Мадлен лежит в креслах почти без чувств, а я стою перед нею. Господи, до чего же мне противны эти обязательные женские слабости, это удобное скольжение в обморок! Есть у нас такой способ, говорят женщины, – способ избежать наихудшего, вернуться к обыденности, эдакая унизительная ущербность, которую нам столь охотно приписывают мужчины. Ну еще бы, разумеется!.. Каждый вид рабства имеет свою золотую грань, но мне ли не знать: лучшая служба – та, что лишена оттенка услужливости.

Мадлен здесь, передо мною, потрясенная до глубины души. Да, она потрясена, в этом я не сомневаюсь, но знаю также, что она сейчас лихорадочно высчитывает, глядя на меня своими белесыми глазами. Арман-Мари далеко; наверняка где-нибудь в плавании со своими кораблями. Он давным-давно любит море – оттого, что не любит свою жену. И сходит на берег лишь за тем, чтобы еще разок попытаться обрюхатить ее. Моя сестра, увы, бесплодна. Этот способ привлекать мужчину для очередной попытки – тщетной, конечно, но зато побуждающей к объятиям, – ничуть не хуже всех остальных. Они возненавидели друг друга с первой же ночи, но, хотя в жилах Мадлен течет горячая кровь нашего отца, она слишком добродетельна и мещаниста, чтобы решиться на адюльтер. Или слишком боязлива: здесь с супружескими изменами не шутят… Иногда я мысленно благодарю свою мать за то, что она выдала меня замуж за старика без будущего. Он пылко бросился в эту ловушку смерти, которая стоит любой другой и которая ублажила меня вдвойне – наслаждением и свободой.
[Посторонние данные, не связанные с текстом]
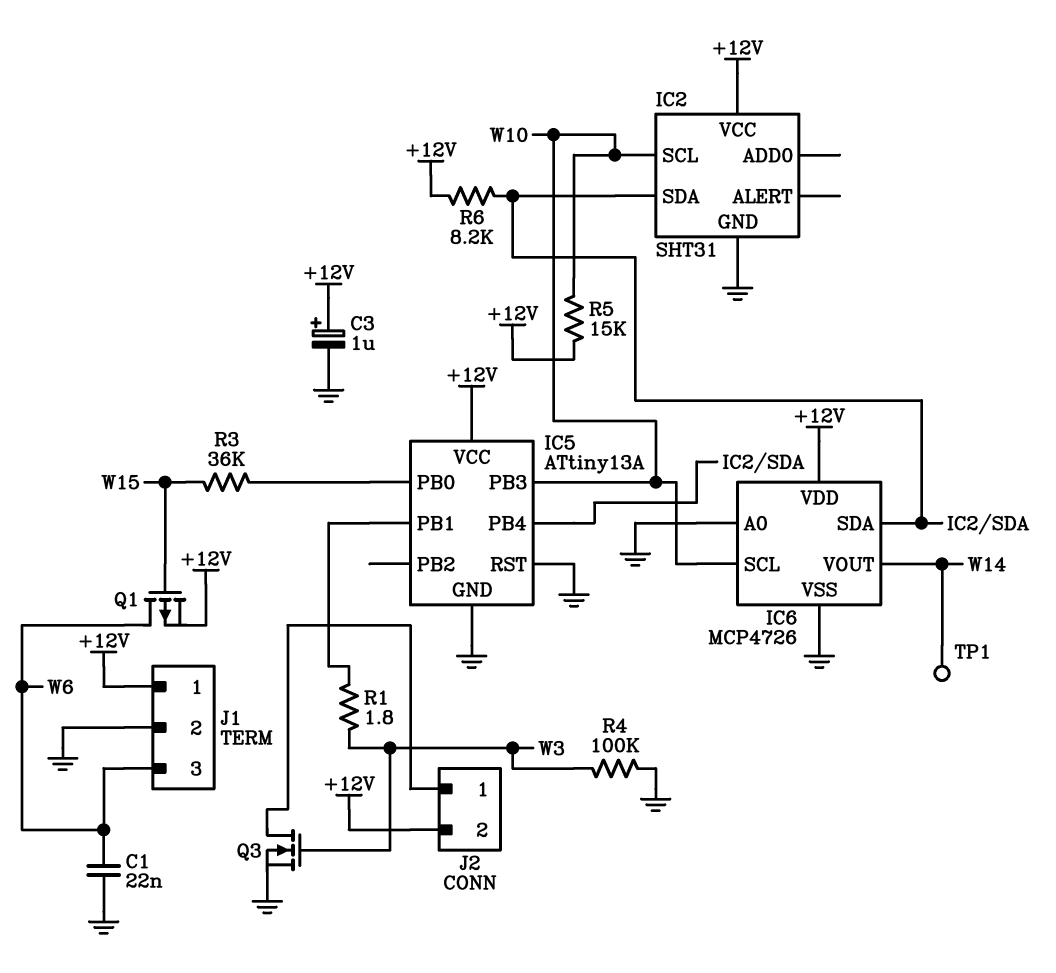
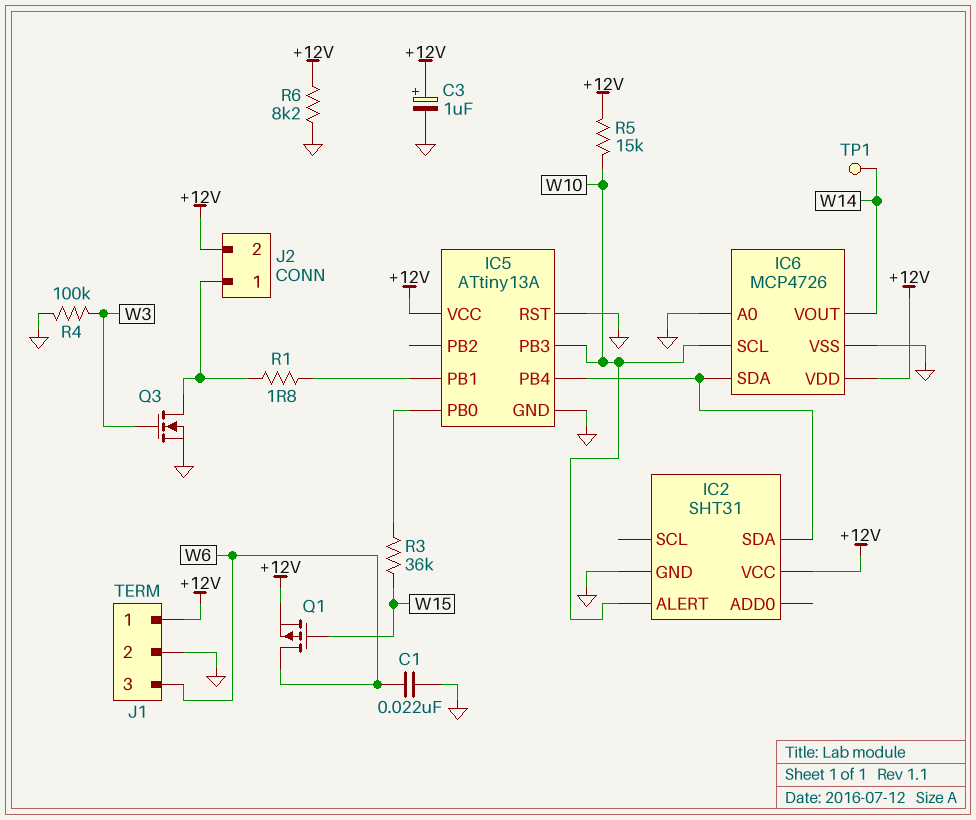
IC2 pin ALERT: none -> W10
IC2 pin SCL: W10 -> none
R1: 1.8 (IC5/PB1, W3) -> 1.8 (IC5/PB1, J2/1)
R6: 8.2k (+12V, IC2/SDA) -> 8.2k (+12V, GND)

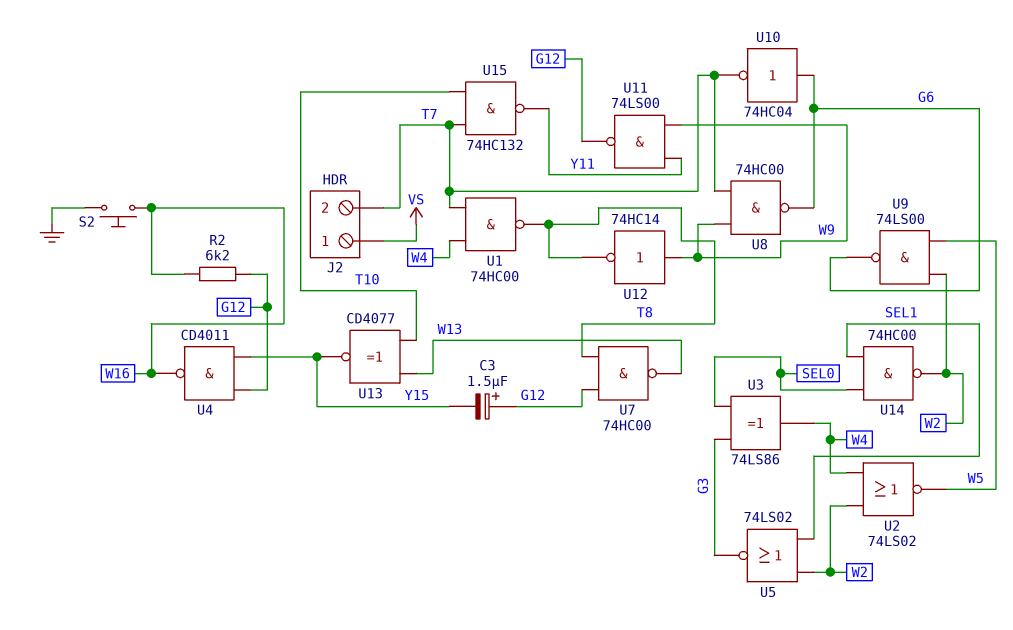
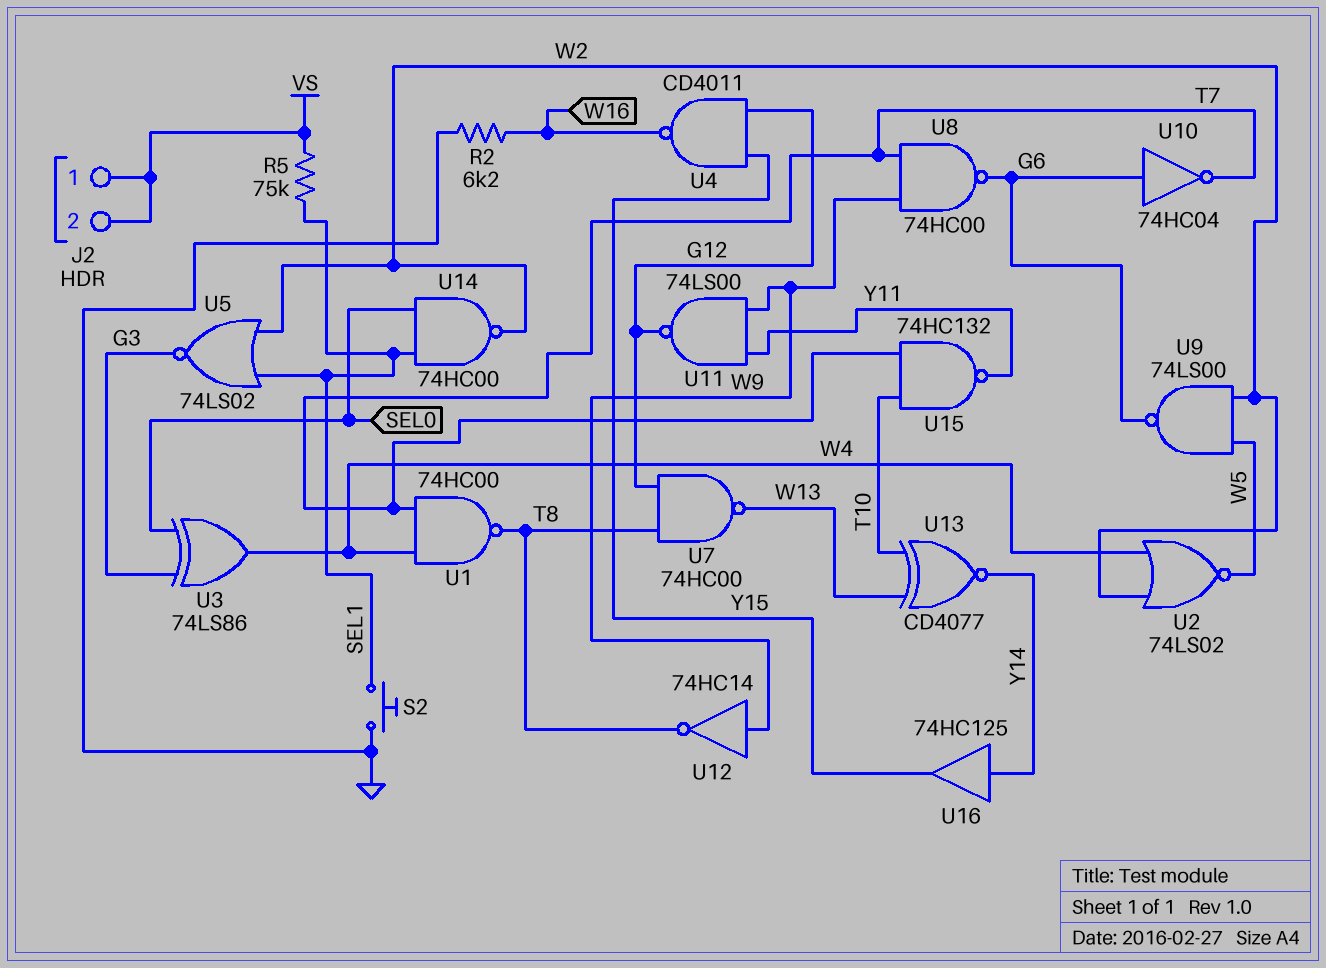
C3: 1.5uF (plus G12, minus Y15) -> none
J2 pin 2: T7 -> VS
R2: 6.2k (G12, W16) -> 6.2k (GND, W16)
R5: none -> 75k (SEL1, VS)
S2: button (GND, W16) -> button (GND, SEL1)
U13: XNOR CD4077 (in T10, in W13, out Y15) -> XNOR CD4077 (in T10, in W13, out Y14)
U16: none -> buffer 74HC125 (in Y14, out Y15)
Он вовсе не был злым. И я, мне кажется, не слишком часто досаждала ему. Конечно, жизнь моя могла бы стать намного проще, если бы женщины нашей семьи не страдали бесплодием, а так мне пришлось бороться с его сыновьями от первого брака, поскольку я не смогла противопоставить им свое собственное, не менее законное потомство. Ба! Я обожаю борьбу, особенно с мужчинами!

– Зачем ты явилась, Изабель?

Ага, вот оно что! Мадлен прекрасно знает, чего я хочу, но не может отказать себе в удовольствии лишний раз унизить меня, заставив просить; теперь, когда я лишена преимущества своей красоты, моя уважаемая сестрица вновь становится старшей в семье. Да, поистине ничто не меняется. Что ж, на другое я и не надеялась; и разве сама я не осталась прежней?!

А хочу я просто-напросто признания своих прав; иначе говоря, мне нужен наш маленький дом близ гавани, и еще я намерена потребовать денежного отчета. Уж не забыла ли она, что мое наследство составило весомую добавку к ее приданому? Ее выдали замуж – после меня! – благодаря вложению моей доли в торговые предприятия арматора. Я щупаю шелк занавесей, трогаю шелк драпировок, мну шелк ее платья… Ну-ну, дела, видно, идут на лад!

Мадлен белеет как мел; я еще сильнее комкаю ее подол: интересно, можно ли быть бледнее, чем моя сестра в этот миг? Она отдала бы все сокровища мира, лишь бы я перестала касаться ее, – все сокровища и Армана-Мари в придачу, если он еще хочет этого. Но она взглядывает на меня и лицо ее вновь розовеет: он больше этого не захочет.

* * *

У меня есть письмо, которое Мадлен написала по этому случаю своей свекрови. Эти две женщины ладили меж собою; такое бывает редко. Сохранились также их портреты-миниатюры; глядя на них, понимаешь, отчего они заключили этот священный союз. Они ни красивы ни безобразны; одетые в кружева и парчу, они выставляют напоказ не тело, а наряд, под которым все та же унылая плоть. Им часто не хватает внутреннего света, но что за важность: женясь на таких женщинах, мужчины покупают то, что дремлет не в них самих, а на дне их сундуков; в результате – тут можете мне поверить – первая брачная ночь несет им всего лишь двойное «вскрытие» и не порождает ничего, кроме потомства. А в данном случае, вдобавок, хорошо известно, какого рода сделку заключили брачащиеся стороны: Изабель была продана дорого, Мадлен – сбыта по дешевке.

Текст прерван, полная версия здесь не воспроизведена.